From having been the butt of jokes 20 years earlier, Leave It To Beaver was now a "classic." It had become one of those shows that you, with your nascent middle-aged spread, could tune in after a couple of Scotch-and-sodas and get all misty for home, sweet yesterday, that pre-work-force arcadia when your most daunting responsibility was getting your math homework done, and your biggest anxiety whether your younger brother was going to get more Christmas presents than you did.

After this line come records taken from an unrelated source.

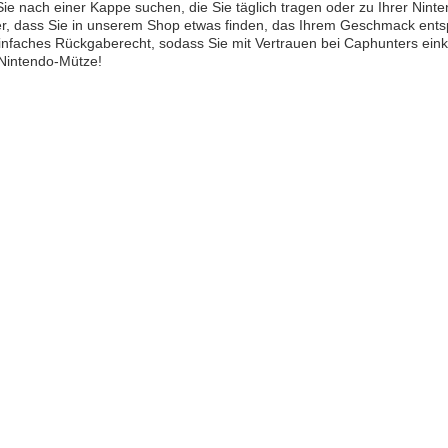
Sie nach einer Kappe suchen, die Sie täglich tragen oder zu Ihrer N
er, dass Sie in unserem Shop etwas finden, das Ihrem Geschmack entsp
infaches Rückgaberecht, sodass Sie mit Vertrauen bei Caphunters eink
 Nintendo-Mütze!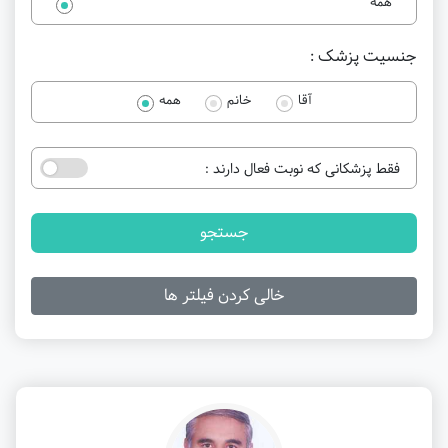
همه
جنسیت پزشک :
آقا
خانم
همه
فقط پزشکانی که نوبت فعال دارند :
جستجو
خالی کردن فیلتر ها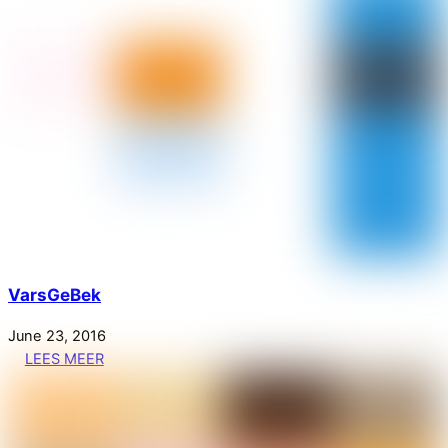
VarsGeBek
June
23
,
2016
LEES MEER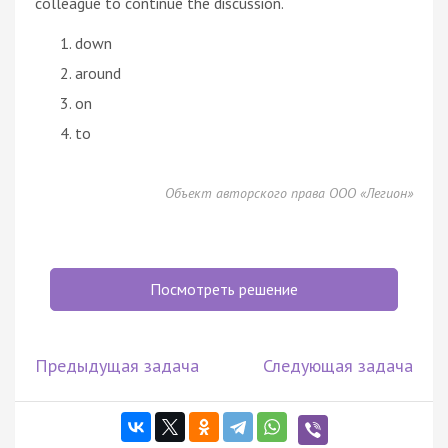
colleague to continue the discussion.
down
around
on
to
Объект авторского права ООО «Легион»
Посмотреть решение
Предыдущая задача
Следующая задача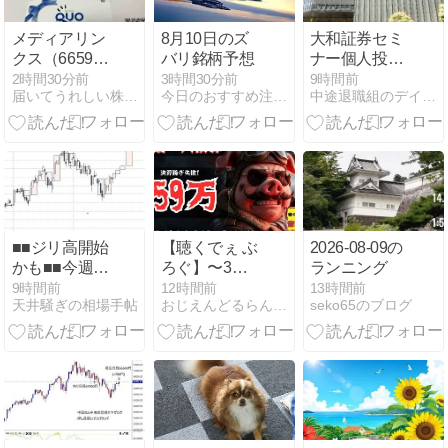
メディアリン
8月10日のズ
大和証券セミ
クス（6659）
バリ銘柄予想
ナー個人投資
から議決権行
家向け会社説
2時間30分前
3時間30分前
9時間前
届いてうれしい株主優待日記＆デイトレ
今日のおすすめ注目株価情報（株予想）
中途退職組のデイトレード＆株主優待生活日記
使のお礼で
明会に行って
QUOカードが
きた♪
届きました
■■ジリ高開始
【聴くでぇ ぶ
2026-08-09の
かも■■今週
ろぐ】〜3連
ランニング
（８/１０～）
勝から一転、
9時間前
12時間前
13時間前
天井騒ぎの相場手帖
おじえんどるらんど | 〜おじさんの投資の夢の国〜
seko65のブログ
と月曜日の日
レーザーテッ
経225MINI先
ク被弾。青空
物分析＆トレ
を掴みかけ
ード戦略
て、また嵐に
20260810W
呑まれた〜
（8/3〜8/7）
「デイトレ
466〜470日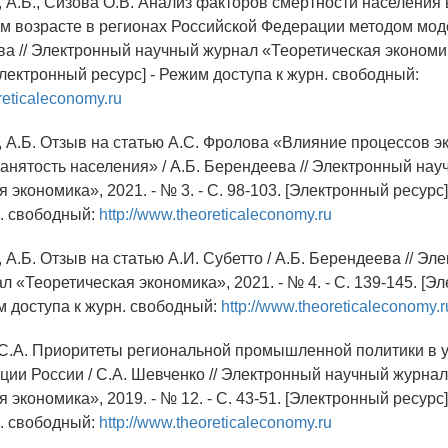
, А.Б., Сизова О.В. Анализ факторов смертности населения 
м возрасте в регионах Российской Федерации методом мод
ва // Электронный научный журнал «Теоретическая экономик
 [Электронный ресурс] - Режим доступа к журн. свободный:
reticaleconomy.ru
, А.Б. Отзыв на статью А.С. Фролова «Влияние процессов э
занятость населения» / А.Б. Берендеева // Электронный на
 экономика», 2021. - № 3. - С. 98-103. [Электронный ресурс
н. свободный:
http://www.theoreticaleconomy.ru
 А.Б. Отзыв на статью А.И. Субетто / А.Б. Берендеева // Эл
 «Теоретическая экономика», 2021. - № 4. - С. 139-145. [Э
м доступа к журн. свободный:
http://www.theoreticaleconomy.r
 С.А. Приоритеты региональной промышленной политики в 
ции России / С.А. Шевченко // Электронный научный журнал
 экономика», 2019. - № 12. - С. 43-51. [Электронный ресурс
н. свободный:
http://www.theoreticaleconomy.ru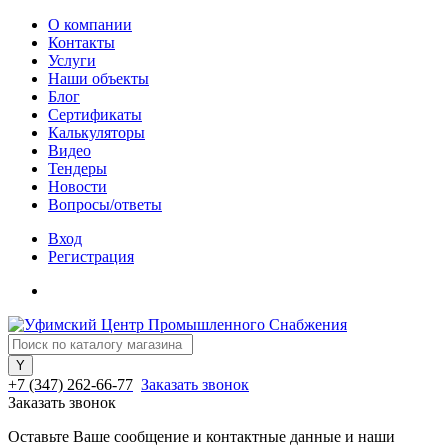
О компании
Контакты
Услуги
Наши объекты
Блог
Сертификаты
Калькуляторы
Видео
Тендеры
Новости
Вопросы/ответы
Вход
Регистрация
+7 (347) 262-66-77
Заказать звонок
Заказать звонок
Оставьте Ваше сообщение и контактные данные и наши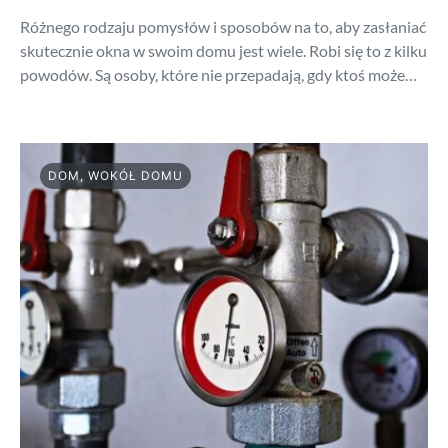
Różnego rodzaju pomysłów i sposobów na to, aby zasłaniać
skutecznie okna w swoim domu jest wiele. Robi się to z kilku
powodów. Są osoby, które nie przepadają, gdy ktoś może…
DOM, WOKÓŁ DOMU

And now? Now that the 1960s are too far behind us to even occasion nostalgia, Beaver has become a cultural artifact, a distant mirror into which we can gaze with a telescope and make sage observations about the nature of that age gone by. (Dave Barry's crack about beavers, for example.) The show has traced an arc in nearly 50 years, running from popular entertainment to the butt of cornball jokes to a self-indulgent exercise in nostalgia to something almost approximating a museum piece. Ward Cleaver in his age, like Cliff Huxtable in his and, to a lesser extent, Tim Taylor in his, is held up as a model of what his era regarded as a nearly-ideal dad. Even June Cleaver, who was once the object of feminist derision for her habit of doing housework in high heels and a necklace, (Barbara Billingsley, who played the role of June, explained a few years ago that she wore the heels chiefly because Jerry Mathers and Tony Dow, who played her sons, were both taller than she was and it didn't seem appropriate somehow for the boys to be taller than their mother) is no longer ridiculed as she once was. We're sufficiently remote from the Eisenhower-Kennedy years now that ridicule would seem gratuitous at best, quaint at worst. The June Cleaver jokes have all been worn out.

Despite its age, the show has that one element of timelessness going for it, to wit, the fact that children are occasionally quite impossible (like Monday through Sunday, for instance.) Since the basic predicaments of childhood haven't changed much in 5,000 years and probably never will, I can see Leave It To Beaver still being in reruns when our children's children are wondering what the heck their children did with that money they were given this morning for a haircut. Or why they have a baby alligator stashed in the tank of the hall toilet. Or how they could be put on a bus together and end up in different cities. Plus ca change, plus ca meme chose. Viva the Beav.

1 comment:

Lana Stompanato said...

Whenever I find the 21st century to be too stressful, I watch "Leave It To Beaver." I don't know, I thought it was a great comedy, and still do.